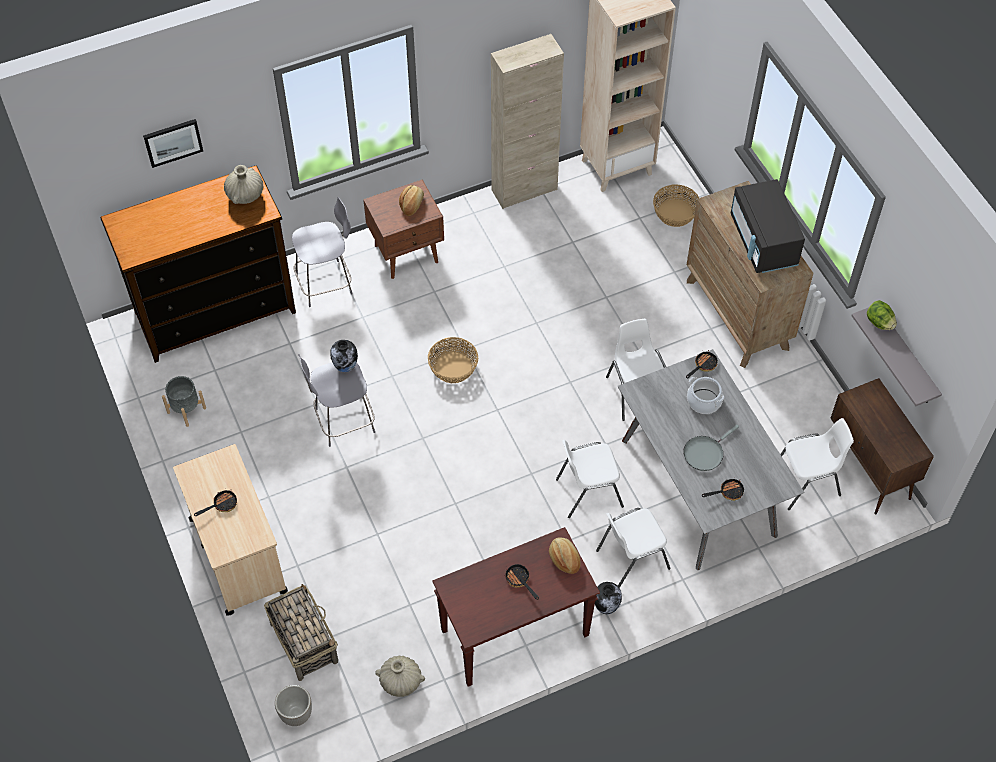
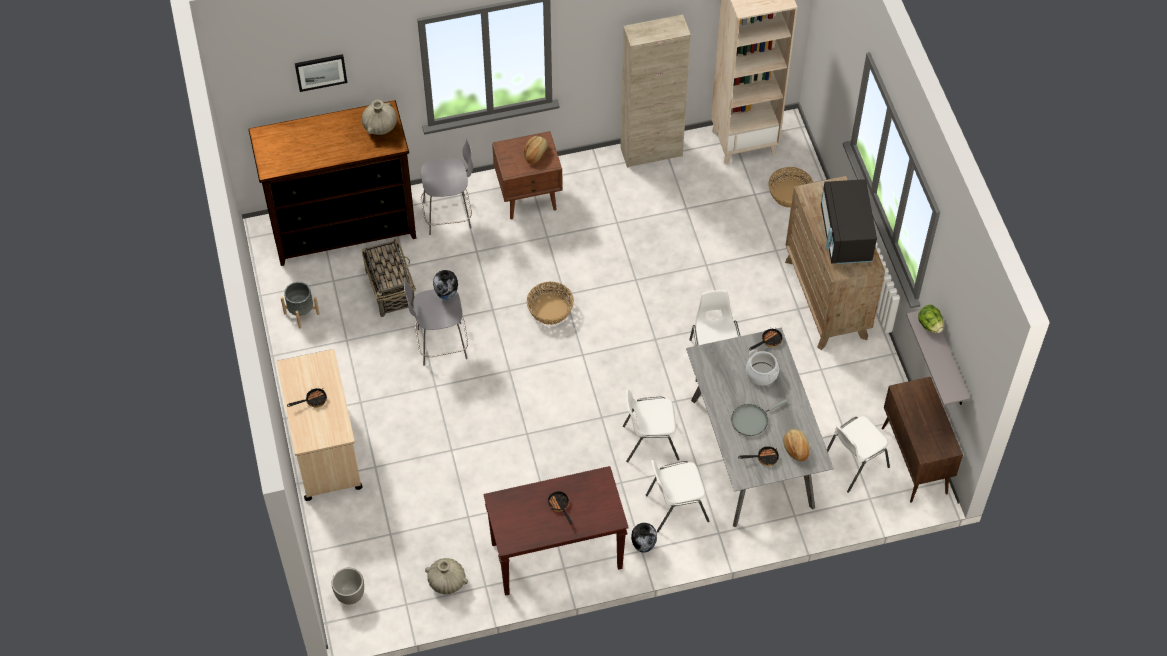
camera: 10 degrees right, 0 degrees up
(304, 641) = (368, 534): basket -> basket (390, 288)
(564, 558) = (603, 493): bread -> bread (796, 448)
(806, 483) = (853, 464): white chair -> white chair turned 150 degrees clockwise

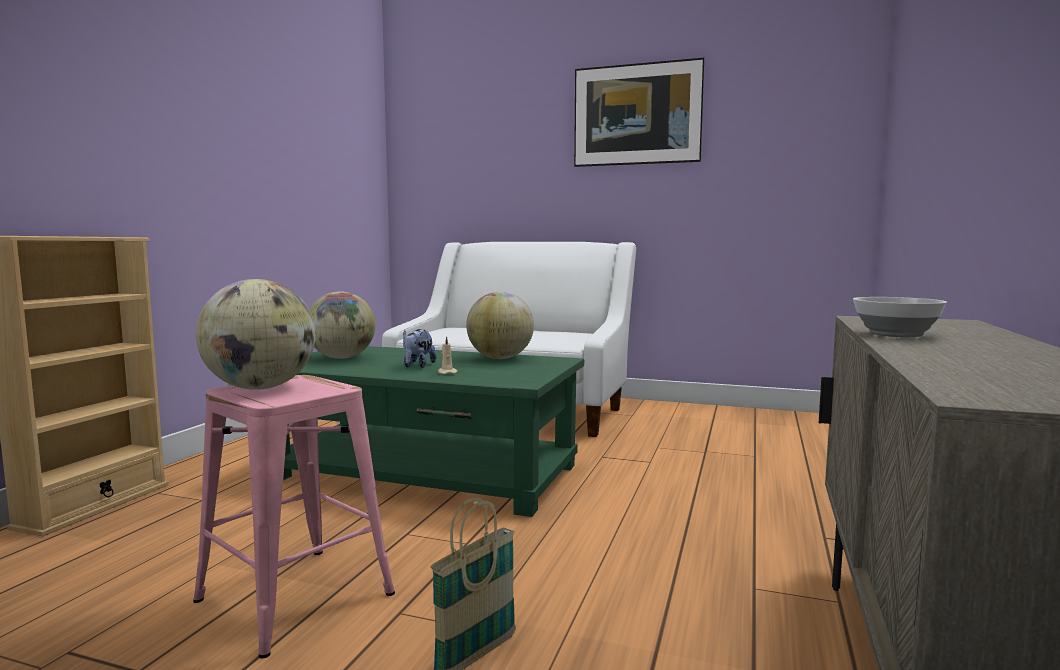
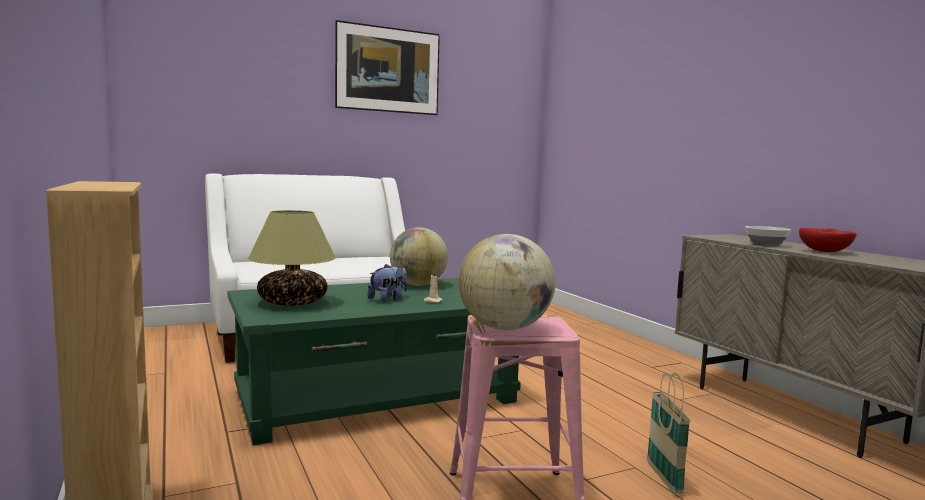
camera: 45 degrees left, 0 degrees up
(341, 358) = (293, 303): globe -> table lamp
(417, 366) = (388, 299): plush toy -> plush toy turned 105 degrees counterclockwise
(959, 351) = (825, 252): none -> red bowl

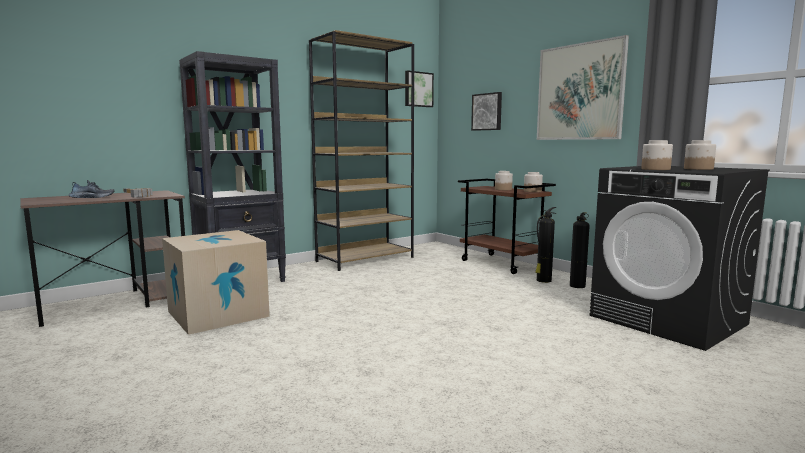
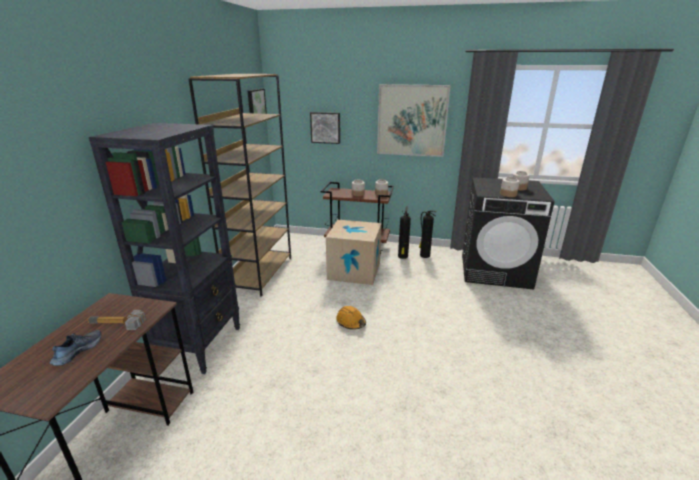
camera: 40 degrees left, 15 degrees up
(218, 314) = (254, 395): cardboard box -> cardboard box (354, 271)
(380, 304) = (351, 322): none -> orange hard hat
● ● ● ● ● ● ●
§ Task description:
Every entry should be repeated verbatim, with the pictures left out.

§ Response to the task:
camera: 10 degrees right, 0 degrees up
(304, 641) = (368, 534): basket -> basket (390, 288)
(564, 558) = (603, 493): bread -> bread (796, 448)
(806, 483) = (853, 464): white chair -> white chair turned 150 degrees clockwise

camera: 45 degrees left, 0 degrees up
(341, 358) = (293, 303): globe -> table lamp
(417, 366) = (388, 299): plush toy -> plush toy turned 105 degrees counterclockwise
(959, 351) = (825, 252): none -> red bowl

camera: 40 degrees left, 15 degrees up
(218, 314) = (254, 395): cardboard box -> cardboard box (354, 271)
(380, 304) = (351, 322): none -> orange hard hat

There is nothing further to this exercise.